EXERCISE:
Extract every line in the data below that contains the string "instances", treating uppercase and lowercase as different.

-- start --

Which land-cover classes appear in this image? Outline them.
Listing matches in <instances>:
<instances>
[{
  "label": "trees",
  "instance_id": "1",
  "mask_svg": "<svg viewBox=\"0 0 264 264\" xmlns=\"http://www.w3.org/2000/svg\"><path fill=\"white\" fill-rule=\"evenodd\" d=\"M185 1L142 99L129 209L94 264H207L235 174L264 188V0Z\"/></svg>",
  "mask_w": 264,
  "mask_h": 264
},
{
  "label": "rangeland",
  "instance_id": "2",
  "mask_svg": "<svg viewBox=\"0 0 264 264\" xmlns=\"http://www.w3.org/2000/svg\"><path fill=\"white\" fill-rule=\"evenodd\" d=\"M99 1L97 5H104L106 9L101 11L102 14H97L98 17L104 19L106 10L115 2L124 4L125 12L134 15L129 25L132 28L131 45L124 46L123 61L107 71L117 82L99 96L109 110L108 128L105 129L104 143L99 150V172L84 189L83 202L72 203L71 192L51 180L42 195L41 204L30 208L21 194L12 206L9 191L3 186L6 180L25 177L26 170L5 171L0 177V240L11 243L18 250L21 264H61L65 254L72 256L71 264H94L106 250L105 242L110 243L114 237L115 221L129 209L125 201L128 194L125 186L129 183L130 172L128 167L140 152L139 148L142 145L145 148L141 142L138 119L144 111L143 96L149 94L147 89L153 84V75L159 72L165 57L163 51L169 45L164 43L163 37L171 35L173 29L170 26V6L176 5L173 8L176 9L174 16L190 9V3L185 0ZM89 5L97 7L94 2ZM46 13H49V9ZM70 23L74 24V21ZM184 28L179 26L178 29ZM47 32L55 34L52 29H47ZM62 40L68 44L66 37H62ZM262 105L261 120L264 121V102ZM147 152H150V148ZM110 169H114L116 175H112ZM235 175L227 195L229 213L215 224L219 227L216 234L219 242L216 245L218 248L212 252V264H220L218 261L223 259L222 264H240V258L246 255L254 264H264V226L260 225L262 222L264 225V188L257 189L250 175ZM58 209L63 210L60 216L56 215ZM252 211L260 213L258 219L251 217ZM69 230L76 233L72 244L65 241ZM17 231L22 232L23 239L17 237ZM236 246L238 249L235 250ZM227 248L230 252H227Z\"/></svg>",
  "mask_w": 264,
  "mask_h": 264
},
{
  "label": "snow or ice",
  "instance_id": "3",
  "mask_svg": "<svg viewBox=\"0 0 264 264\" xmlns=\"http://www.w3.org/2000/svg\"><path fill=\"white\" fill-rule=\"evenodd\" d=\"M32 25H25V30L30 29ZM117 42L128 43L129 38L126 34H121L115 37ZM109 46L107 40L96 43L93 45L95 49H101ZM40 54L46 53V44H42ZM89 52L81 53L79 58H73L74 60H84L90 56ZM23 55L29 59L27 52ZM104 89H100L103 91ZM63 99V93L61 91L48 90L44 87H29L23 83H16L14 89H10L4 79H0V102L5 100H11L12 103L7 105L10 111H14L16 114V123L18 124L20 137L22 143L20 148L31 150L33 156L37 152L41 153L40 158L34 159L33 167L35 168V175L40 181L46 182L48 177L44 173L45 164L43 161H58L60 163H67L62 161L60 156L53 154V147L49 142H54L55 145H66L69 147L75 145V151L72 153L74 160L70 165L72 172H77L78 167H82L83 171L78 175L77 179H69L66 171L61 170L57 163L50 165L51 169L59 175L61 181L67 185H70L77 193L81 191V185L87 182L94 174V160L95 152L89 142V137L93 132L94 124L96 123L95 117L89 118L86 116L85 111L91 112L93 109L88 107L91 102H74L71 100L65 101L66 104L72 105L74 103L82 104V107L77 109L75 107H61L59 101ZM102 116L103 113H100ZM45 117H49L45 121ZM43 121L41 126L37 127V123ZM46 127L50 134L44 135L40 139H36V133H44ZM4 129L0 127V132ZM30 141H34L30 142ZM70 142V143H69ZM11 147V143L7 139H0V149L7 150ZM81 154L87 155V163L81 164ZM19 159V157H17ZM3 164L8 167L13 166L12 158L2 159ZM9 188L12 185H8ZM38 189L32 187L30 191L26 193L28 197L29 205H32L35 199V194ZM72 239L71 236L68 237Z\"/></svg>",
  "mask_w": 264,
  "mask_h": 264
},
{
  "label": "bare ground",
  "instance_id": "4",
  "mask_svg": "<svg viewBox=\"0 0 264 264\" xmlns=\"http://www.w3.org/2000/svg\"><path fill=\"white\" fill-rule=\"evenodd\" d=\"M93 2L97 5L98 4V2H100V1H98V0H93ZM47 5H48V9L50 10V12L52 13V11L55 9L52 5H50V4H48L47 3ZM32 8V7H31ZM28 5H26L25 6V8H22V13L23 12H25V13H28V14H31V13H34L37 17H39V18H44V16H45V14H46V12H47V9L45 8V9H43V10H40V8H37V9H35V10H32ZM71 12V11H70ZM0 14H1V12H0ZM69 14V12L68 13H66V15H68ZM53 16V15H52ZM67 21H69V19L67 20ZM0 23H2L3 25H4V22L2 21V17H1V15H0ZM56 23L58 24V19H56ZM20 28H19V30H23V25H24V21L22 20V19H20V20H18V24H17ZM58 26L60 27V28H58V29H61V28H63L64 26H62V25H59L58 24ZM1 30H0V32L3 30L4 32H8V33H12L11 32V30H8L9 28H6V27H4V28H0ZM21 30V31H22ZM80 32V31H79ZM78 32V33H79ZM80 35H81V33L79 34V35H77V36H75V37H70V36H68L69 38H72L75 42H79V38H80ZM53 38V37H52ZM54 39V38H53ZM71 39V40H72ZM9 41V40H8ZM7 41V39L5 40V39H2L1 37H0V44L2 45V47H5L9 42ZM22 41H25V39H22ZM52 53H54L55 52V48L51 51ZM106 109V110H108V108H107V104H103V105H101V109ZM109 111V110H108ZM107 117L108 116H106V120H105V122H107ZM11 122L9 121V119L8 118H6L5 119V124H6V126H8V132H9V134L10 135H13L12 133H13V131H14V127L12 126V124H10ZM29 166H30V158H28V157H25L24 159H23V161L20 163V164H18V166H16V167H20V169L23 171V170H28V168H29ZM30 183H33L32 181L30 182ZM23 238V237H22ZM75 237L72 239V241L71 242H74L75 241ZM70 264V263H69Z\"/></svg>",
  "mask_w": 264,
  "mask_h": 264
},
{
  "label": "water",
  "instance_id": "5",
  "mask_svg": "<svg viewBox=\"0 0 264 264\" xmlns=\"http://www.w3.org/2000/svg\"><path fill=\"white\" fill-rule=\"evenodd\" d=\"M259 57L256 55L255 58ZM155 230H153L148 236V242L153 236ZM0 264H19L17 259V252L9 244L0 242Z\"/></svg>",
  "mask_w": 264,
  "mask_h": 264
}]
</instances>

-- end --

TASK SOLUTION:
Listing matches in <instances>:
<instances>
</instances>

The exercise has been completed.